I'm beside myself with embarrassment. In my entry about circumcision this morning, I provided a false etymology. Even worse, I deceived my own daughter with the same lie. I didn't mean to perpetuate the deceit, but that doesn't make things right. So, without further ado, let me state, for the record, as bobo_amargo so graciously pointed out, that the word "incident" has a different parentage than "incisive." While the latter does, in fact, come from the Latin "cædere," meaning "to strike" or " to cut," the former actually derives from the Latin "cadere," meaning "to fall" or "to die."
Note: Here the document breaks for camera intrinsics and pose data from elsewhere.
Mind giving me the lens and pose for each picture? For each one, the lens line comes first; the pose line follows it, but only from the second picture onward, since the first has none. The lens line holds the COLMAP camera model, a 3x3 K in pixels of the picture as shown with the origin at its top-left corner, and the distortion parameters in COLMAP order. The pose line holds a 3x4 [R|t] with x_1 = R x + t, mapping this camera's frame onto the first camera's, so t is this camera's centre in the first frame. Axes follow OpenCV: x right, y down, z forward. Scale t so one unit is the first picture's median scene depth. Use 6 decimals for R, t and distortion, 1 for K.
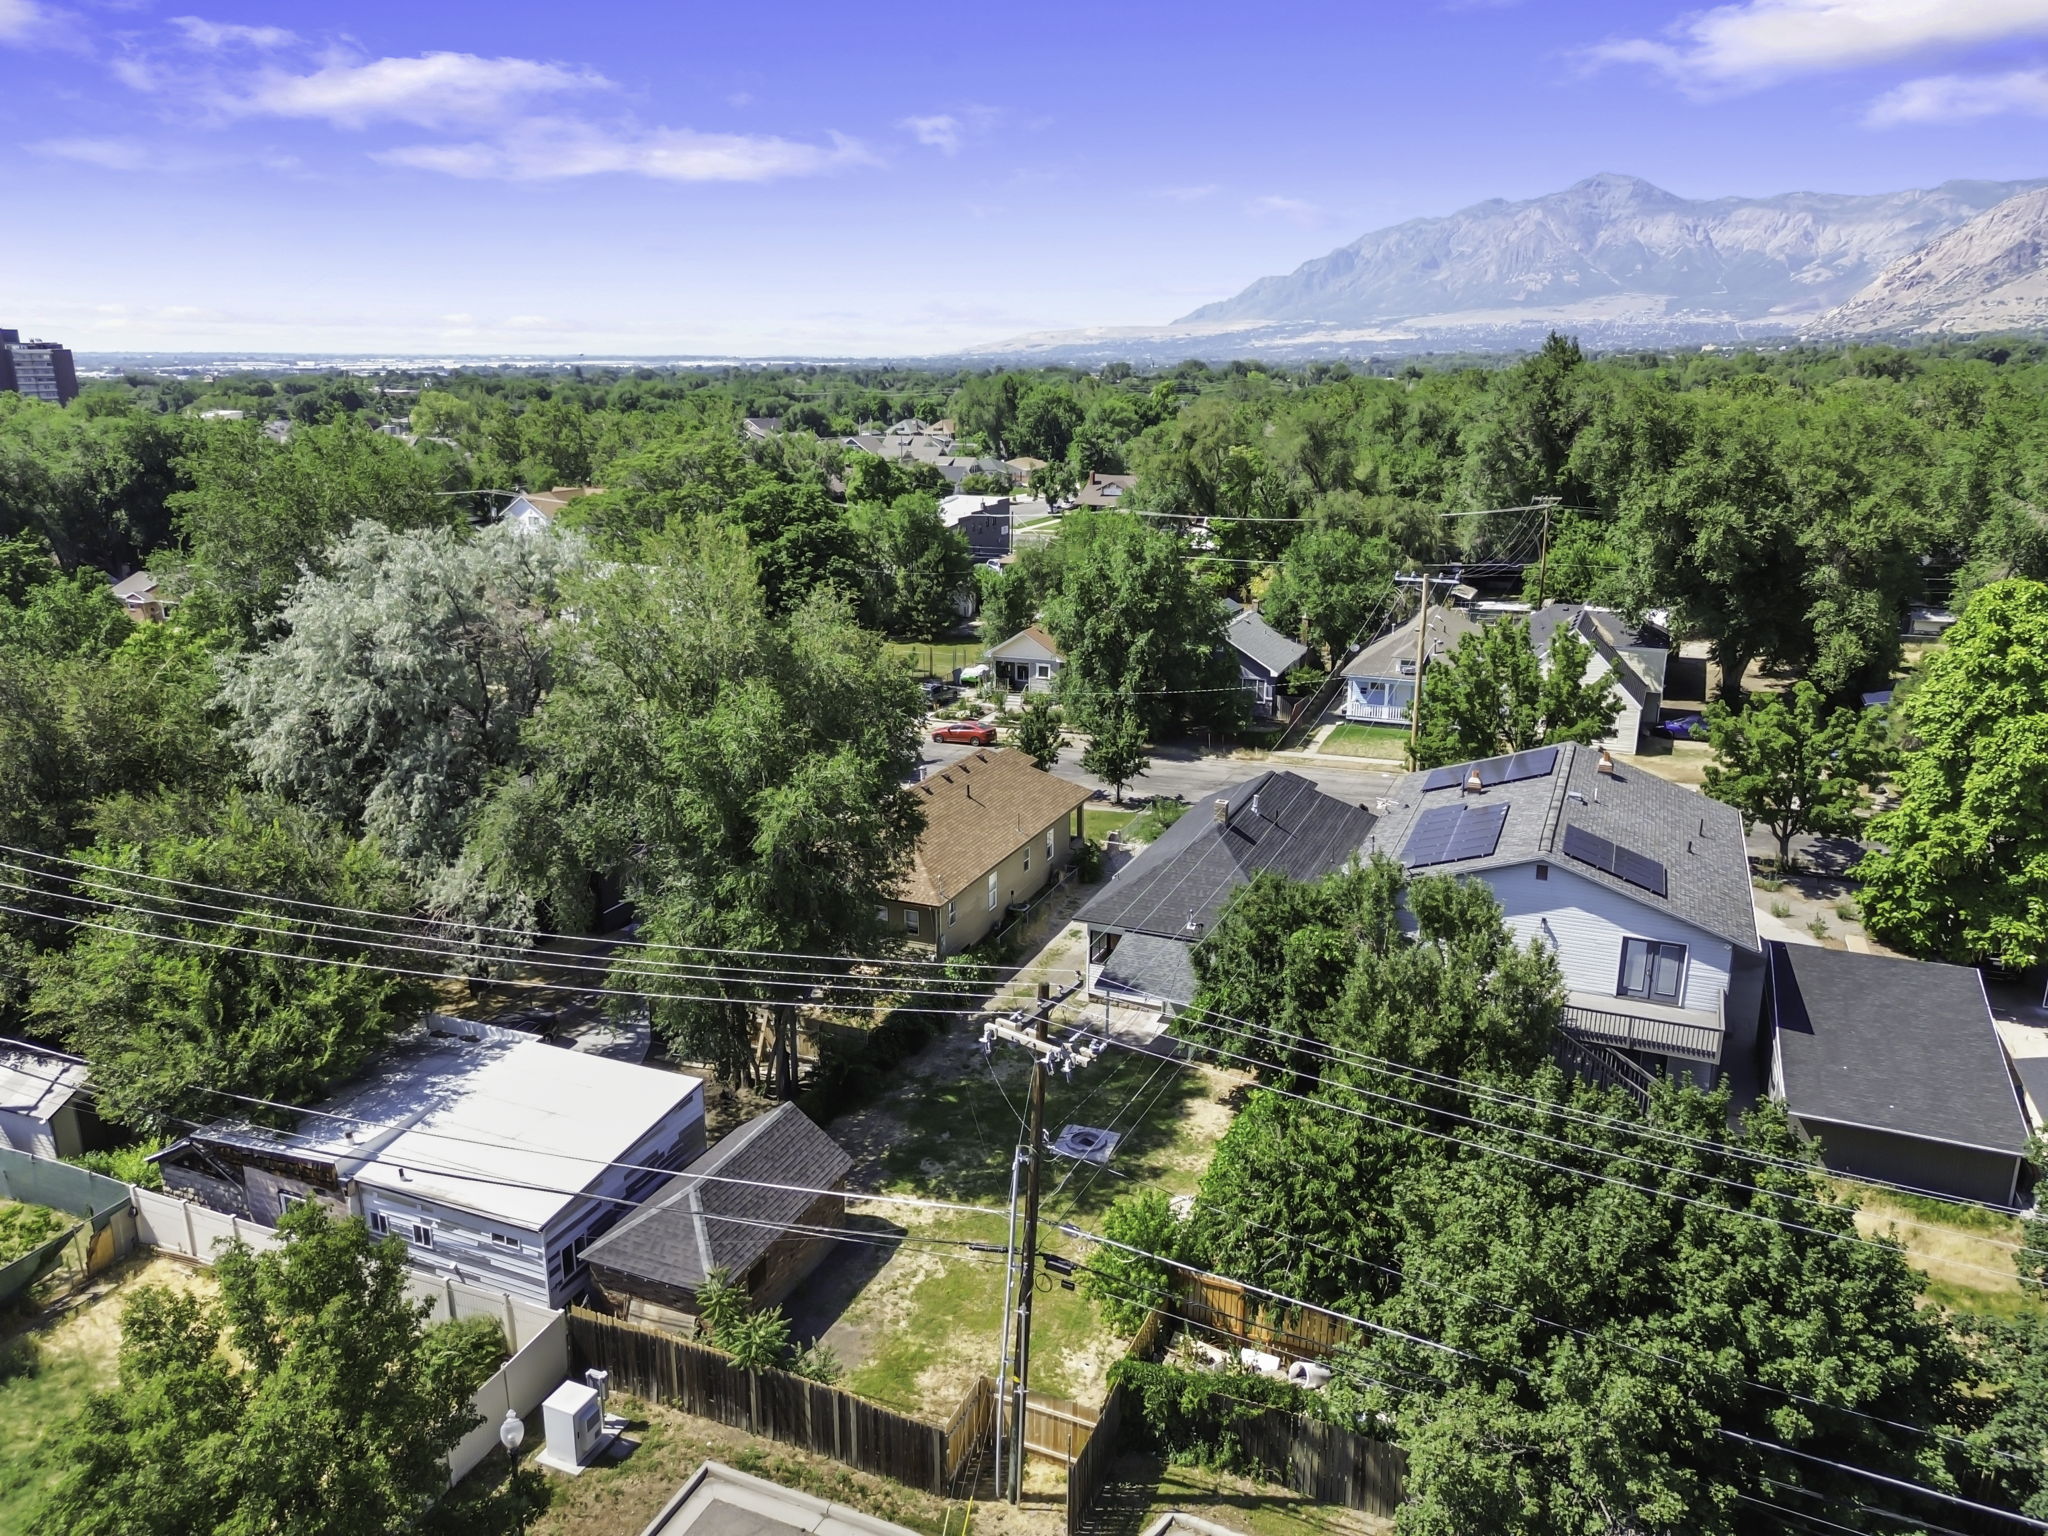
lens RADIAL K [[1454.7, 0, 1028.6], [0, 1454.7, 785.8], [0, 0, 1]] dist [0.060799, -0.048640]
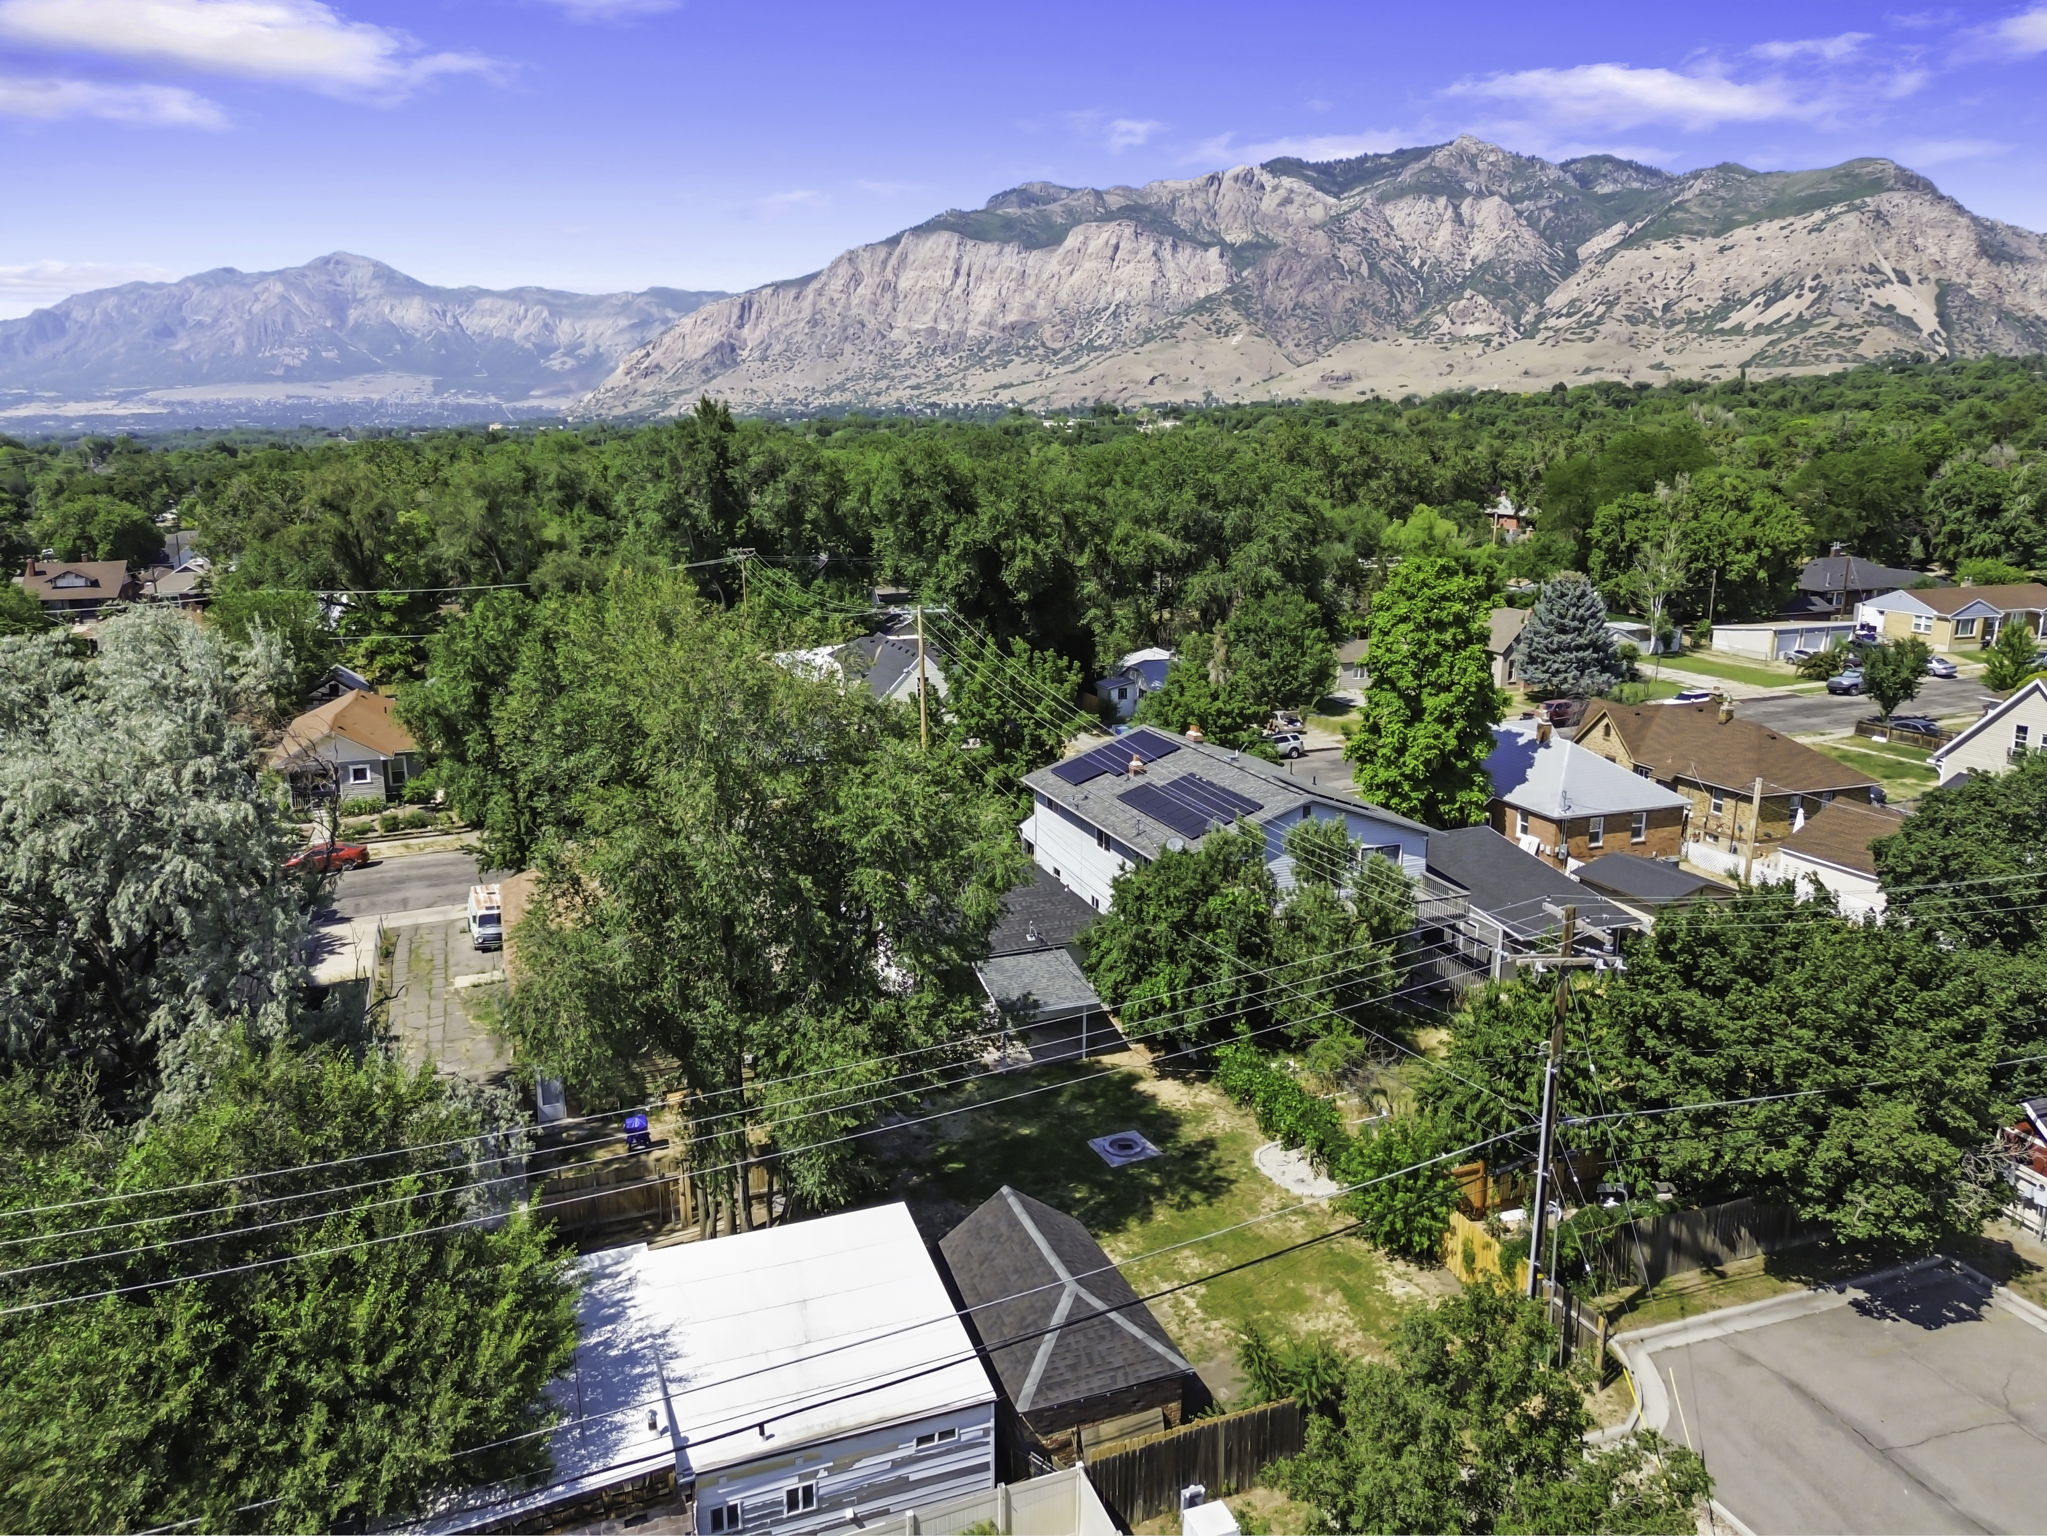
lens RADIAL K [[1454.0, 0, 1025.9], [0, 1454.0, 776.2], [0, 0, 1]] dist [0.060799, -0.048640]
pose [[0.718601, -0.162229, 0.676235, -0.594239], [0.199503, 0.979627, 0.023011, -0.042193], [-0.666192, 0.118375, 0.736326, 0.239882]]
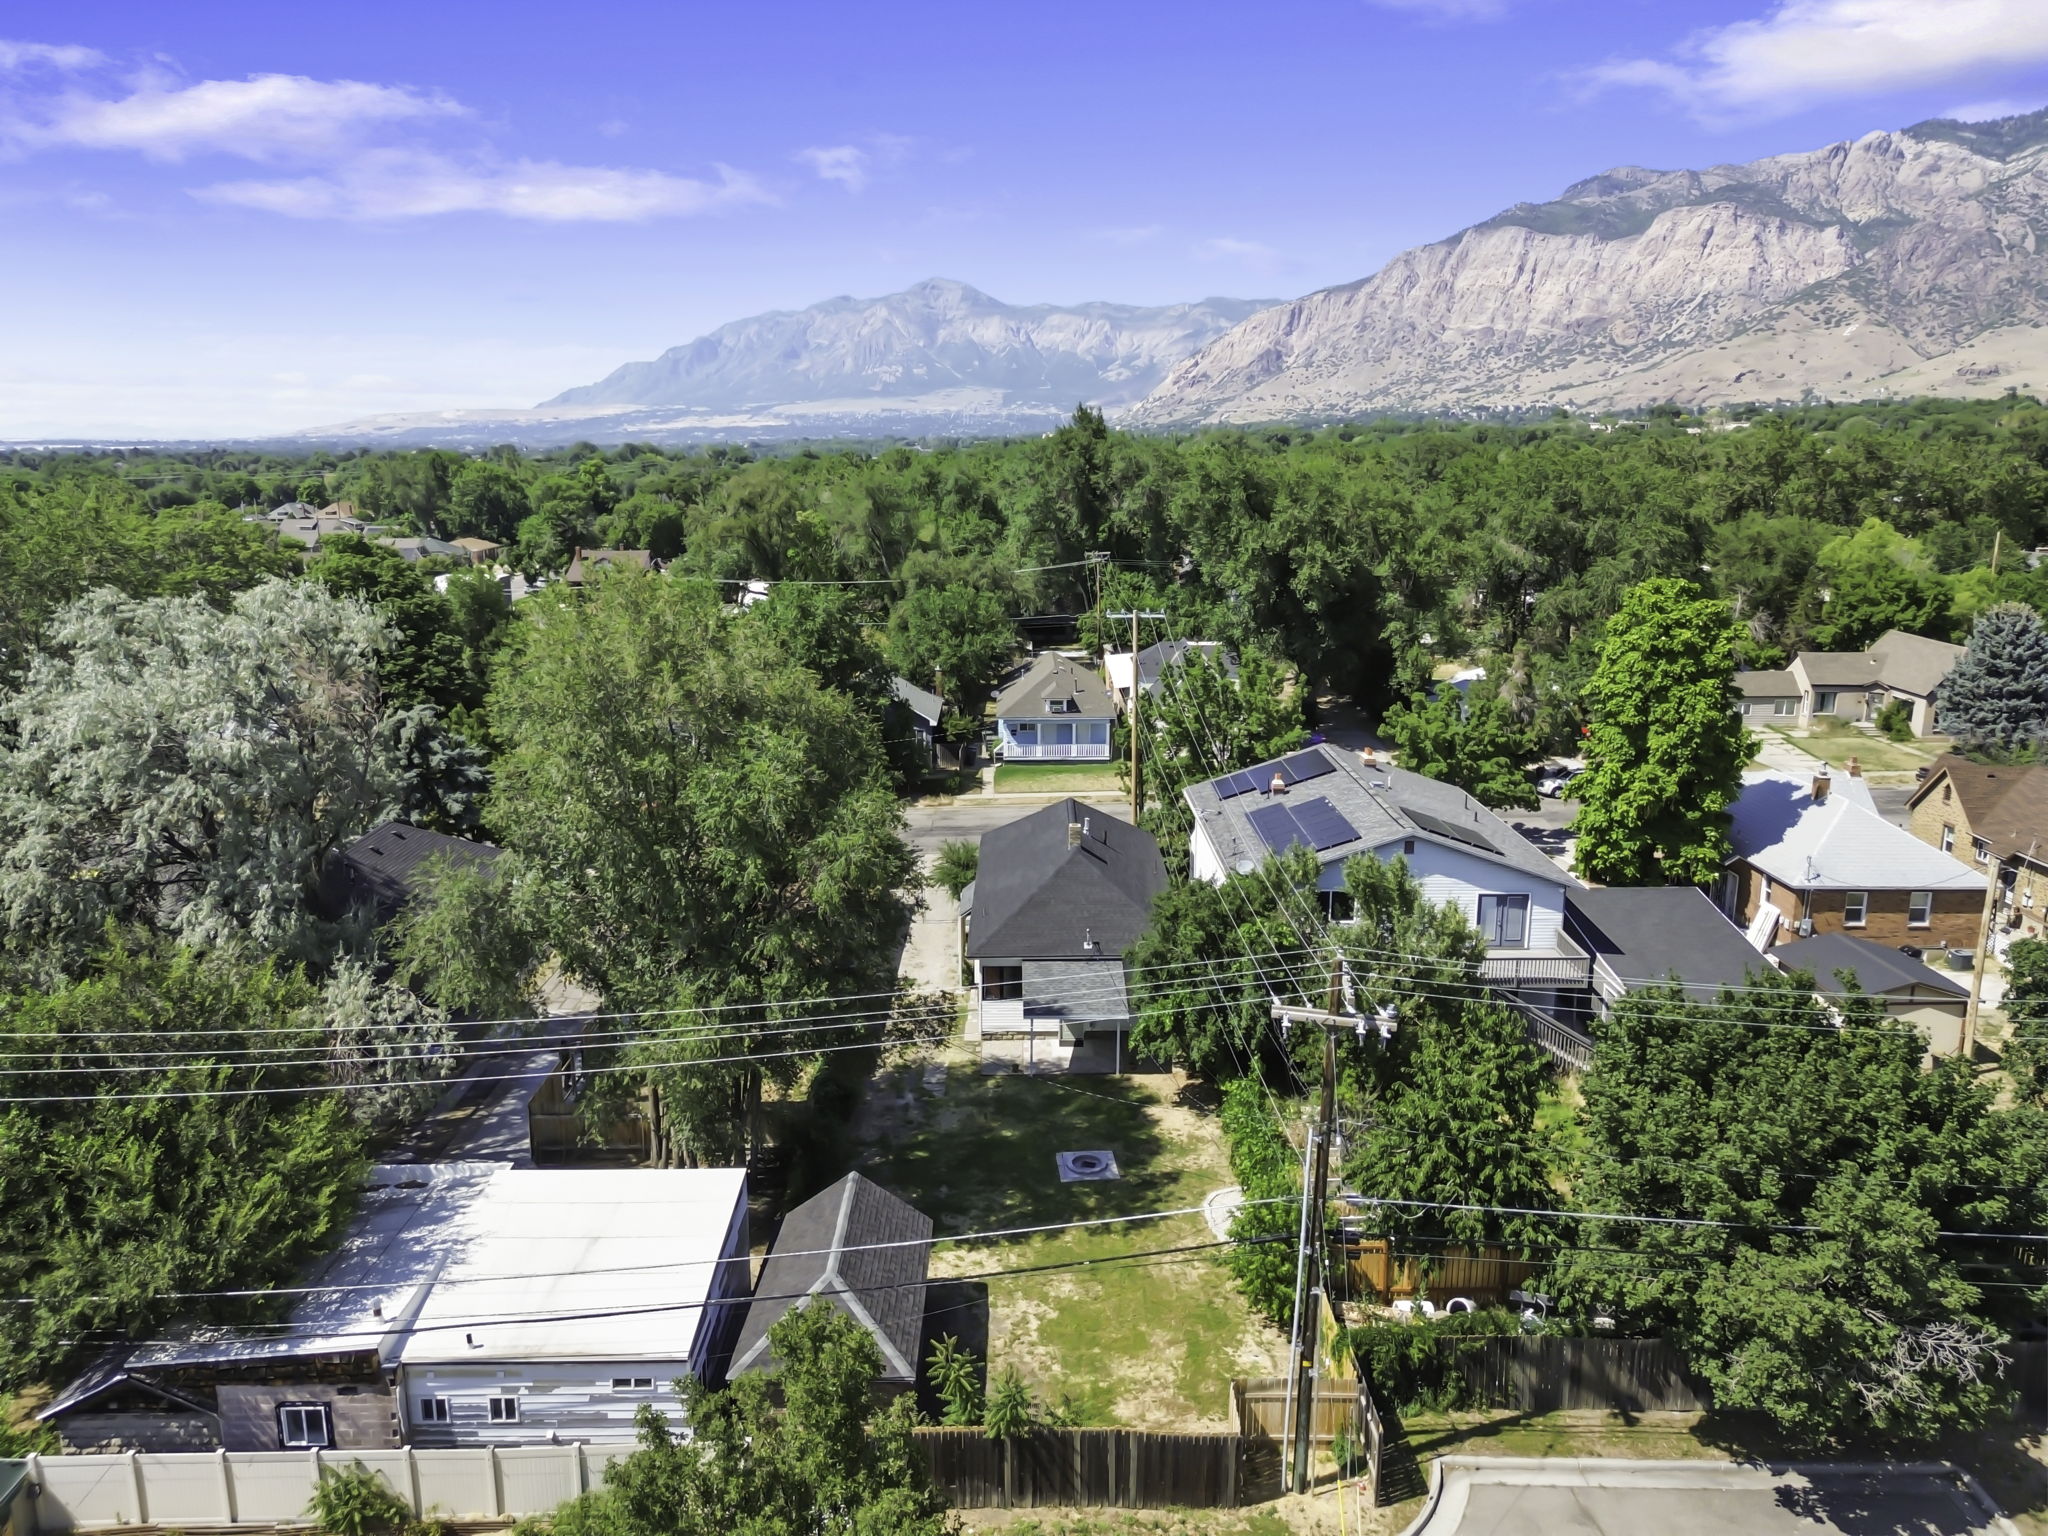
lens RADIAL K [[1454.7, 0, 1027.9], [0, 1454.7, 778.8], [0, 0, 1]] dist [0.060799, -0.048640]
pose [[0.917028, -0.093159, 0.387791, -0.326319], [0.115680, 0.992667, -0.035088, 0.011284], [-0.381678, 0.077036, 0.921079, 0.067992]]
My confusion came from an undergraduate lecture that I either remembered too dimly or didn't comprehend to begin with. You see, I had thought that those two Latin verbs were from the same Indo-European root because my instructor had made a play on words that centered on the phrase, "when the strike falls." But I've looked up the words in the Oxford English Dictionary and a few etymological dictionaries and can find no evidence to support my ill-founded conviction that "incident" and "incisive" are related.

The worst part of this discovery is that it is accompanied by the realization that I have done precisely what I rag on Martin Heidegger for doing: playing fast and loose with the history of words. I hope this isn't the start of something more serious. If I start looking at photos of Hannah Arendt with inexplicable longing -- already a possibility, given that she was definitely my type -- and am overcome with the desire to remove my shoes and dangle my feet in a Black Forest stream, I will know that I am infected. Maybe I should have a glance at Theodor Adorno's The Jargon of Authenticity in the hopes that it will serve as the zinc needed to forestall the worsening of this false etymology-inducing virus.